If I hear a noise at night and go investigate, I am most likely going to be holding the flashlight around above waist level slightly forward. Like a non-tacticool person would. It's more natural to me. It's the same arm and hand position as grabbing a door knob to open it. And if I do have to open a door, my shooting hand will stay up and ready and my flashlight hand will grab the door knob. If I have to acquire a sight picture of my target while moving across the room and falling on the floor, I can't say I'm special enough to coordinate all my movement to avoid catching a little light in my face from my own flashlight. I just think it would be less likely (not guaranteed) if I were shinning the light down than up. Besides, if I were out in my backyard, shinning the light up won't help.

If I was ever in a situation where someone is breaking in or has broken into my house, I still prefer a rail mounted laser/light combo.


----------



## JeffWard (Aug 24, 2007)

A little late on this loop... but my two cents.

1) We'll assume it is a home invader.
2) We'll assume I've already yelled at the guy down stairs, telling him "I'm armed, and to get the F___ out of my house!"
3) Now we're assuming he hasn't already left, and he's willing to die for what he came for....

Now... The flashlight...

1) I have always trained myself to shoot defensively one handed.
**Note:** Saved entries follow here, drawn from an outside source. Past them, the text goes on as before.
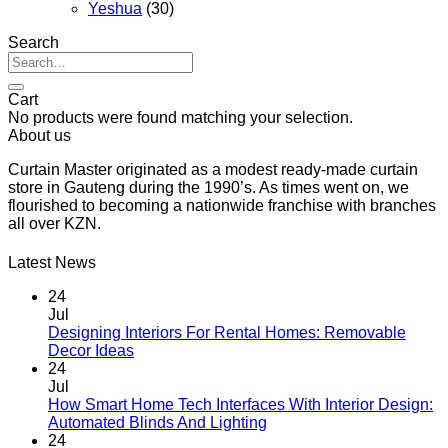
Yeshua
(30)
Search
Search
for:
Cart
No products were found matching your selection.
About us
Curtain Master originated as a modest ready-made curtain
store in Gauteng during the 1990’s. As times went on, we
flourished to becoming a nationwide franchise with branches
all over KZN.
Latest News
24
Jul
Designing Interiors For Rental Homes: Removable
No
Decor Ideas
Comments
24
on
Jul
Designing
How Smart Home Tech Interfaces With Interior Design:
Interiors
No
Automated Blinds And Lighting
For
Comments
24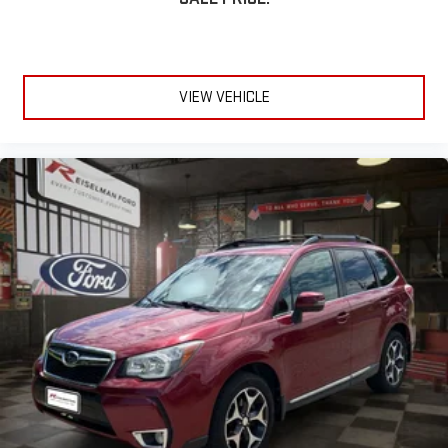
Electronic Stability Control
Traction Control System
VIEW VEHICLE
Multiple Airbags
Tire Pressure Monitoring System
🧳 Utility & Convenience
4-Door Sport Utility Design
Spacious Seating for Five
Fold-Flat Rear Seats
Large Cargo Area
Split Folding Rear Seatbacks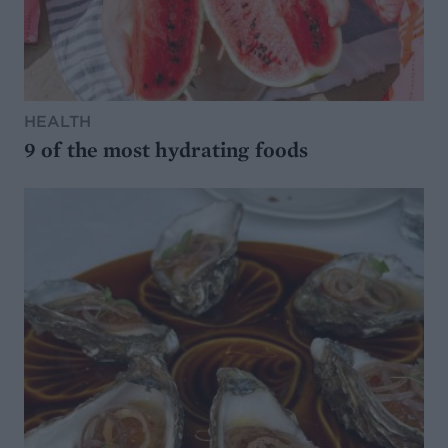
HEALTH
9 of the most hydrating foods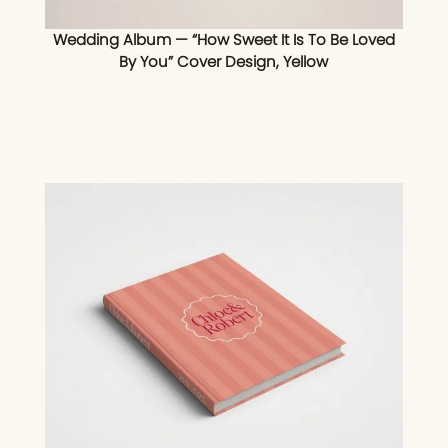
Wedding Album — “How Sweet It Is To Be Loved
By You” Cover Design, Yellow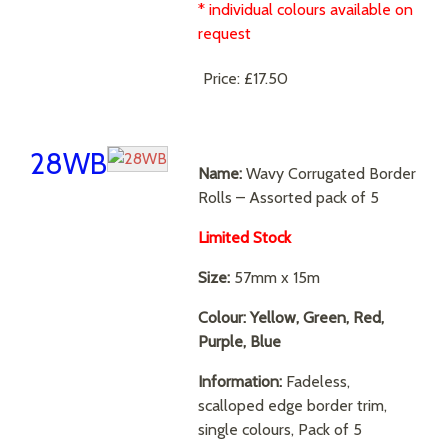
* individual colours available on
request
Price:
£17.50
28WB
Name:
Wavy Corrugated Border
Rolls – Assorted pack of 5
Limited Stock
Size:
57mm x 15m
Colour: Yellow, Green, Red,
Purple, Blue
Information:
Fadeless,
scalloped edge border trim,
single colours, Pack of 5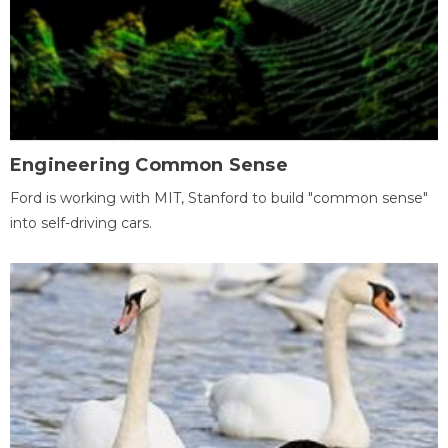
Engineering Common Sense
Ford is working with MIT, Stanford to build "common sense"
into self-driving cars.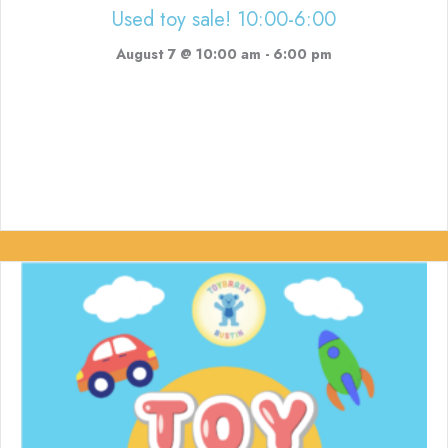
Used toy sale! 10:00-6:00
August 7 @ 10:00 am
-
6:00 pm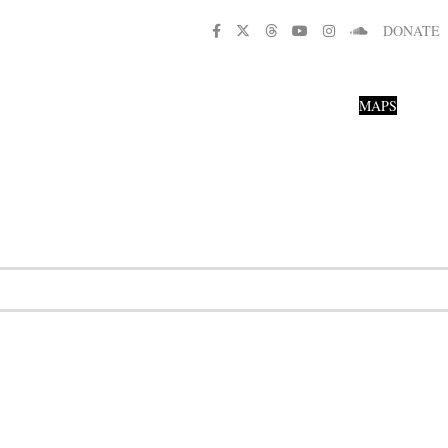
DONATE
MAPS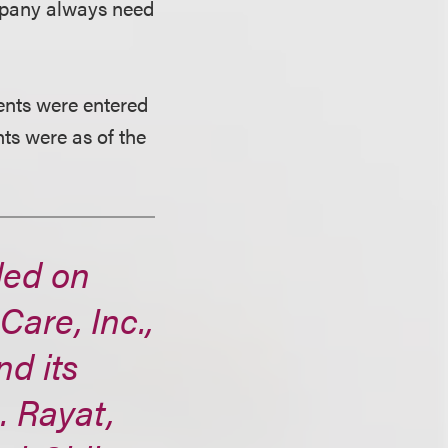
ompany always need
ments were entered
ts were as of the
led on
are, Inc.,
d its
. Rayat,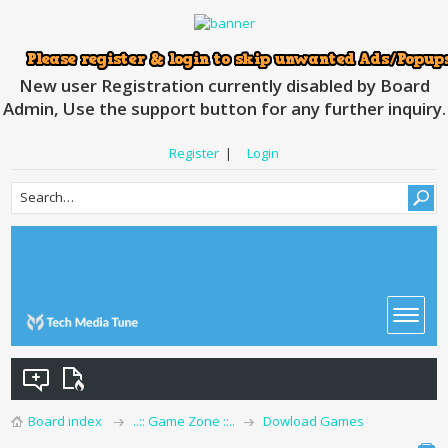
New user Registration currently disabled by Board
Admin, Use the support button for any further inquiry.
Register
|
Login
Board index
..:: Game Zone ::..
Dowload Games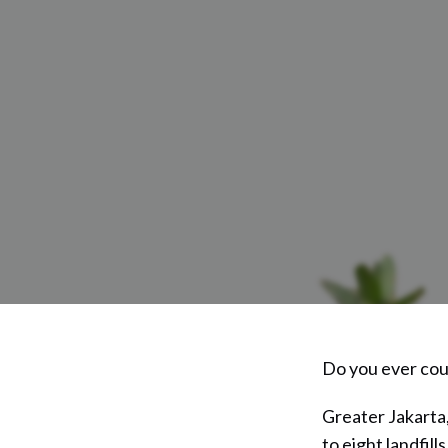
Do you ever cou
Greater Jakarta,
to eight landfill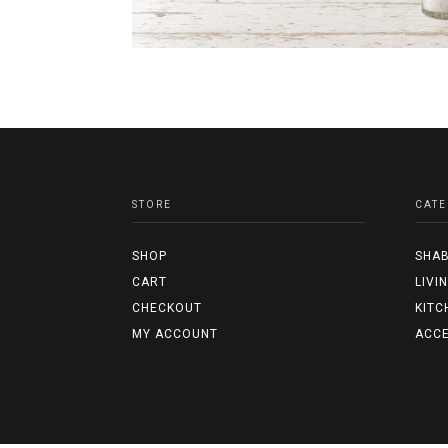
STORE
CATE
SHOP
SHAB
CART
LIVI
CHECKOUT
KITC
MY ACCOUNT
ACCE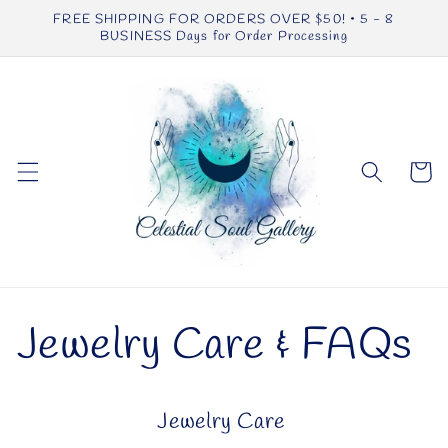
Skip to
FREE SHIPPING FOR ORDERS OVER $50! • 5 - 8
content
BUSINESS Days for Order Processing
Cart
Jewelry Care & FAQs
Jewelry Care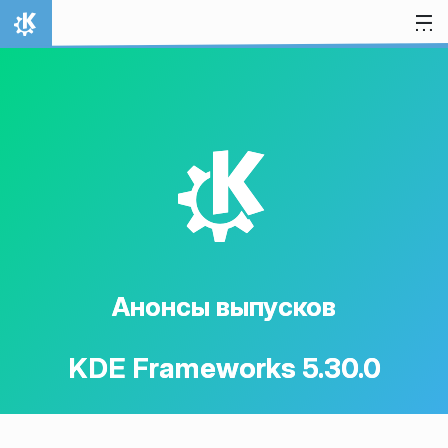
Перейти к содержимому
На главную
K
Анонсы выпусков
KDE Frameworks 5.30.0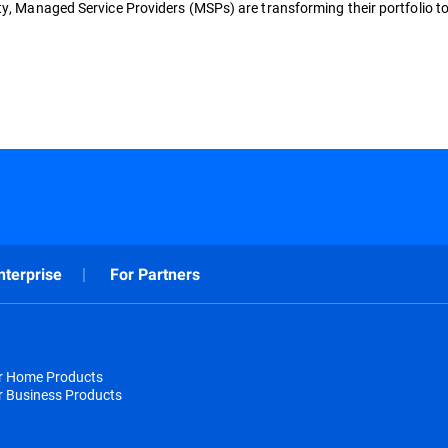
ty, Managed Service Providers (MSPs) are transforming their portfolio to
nterprise
For Partners
or Home Products
r Business Products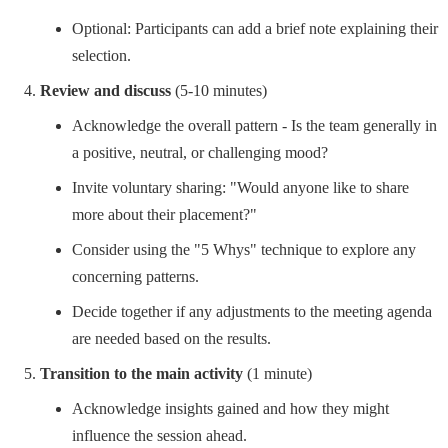
Optional: Participants can add a brief note explaining their
selection.
Review and discuss
(5-10 minutes)
Acknowledge the overall pattern - Is the team generally in
a positive, neutral, or challenging mood?
Invite voluntary sharing: "Would anyone like to share
more about their placement?"
Consider using the "5 Whys" technique to explore any
concerning patterns.
Decide together if any adjustments to the meeting agenda
are needed based on the results.
Transition to the main activity
(1 minute)
Acknowledge insights gained and how they might
influence the session ahead.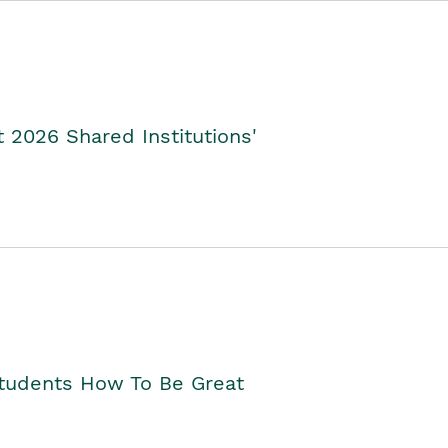
2026 Shared Institutions'
Students How To Be Great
It's all inside 20 feet, and my left hand is often quite busy w/ doors, curtains, lights, or my loved ones. And I'm a much smaller target from the side.
2) I know every inch of my house in the dark. He doesn't. Why help him?
3) I have a laser on my home defense weapon, and above average night vision...

The giant Mag light is in my left hand, light off. The gun is in my right hand, with the laser off. If I can't identify my target in the dark, he gets the light. If I can... he gets the laser. If he's dumb enough to do anything other than flee, or drop everything and give up, he gets the lead.

If you're dependant on "Weaver Technique" you are 1) presenting a bigger target, 2) unable to shoot effectively if you've taken a hit to either arm, 3) unable to move obstacles and find your way in the dark, and 4) taking too damn much time to shoot from anything other than a conventional position.

If you are depending on a self-defense weapon without a laser... you're just plain nuts. Evolve... lol

I shoot very well, at the range for score, with iron sights, BTW.

If you're shooting back, I don't have to find any front blade. I can hit you100% of the time from around the corner in the mirror, from the hip, left handed.... if I can paint you, I can hit you. And my sight radius is 15-20 FEET! I can chose which ventricle to punch if you give me 2 seconds.

Just my two cents... okay, maybe a buck 50...

Jeff


----------



## SemoShooter (Jul 5, 2007)

I took a low light tactical class this weekend. If you have never done this I suggest that you find a GOOD trainer and take a low light class. It will change many things that you THINK you would do to some tactical methods that will work.


----------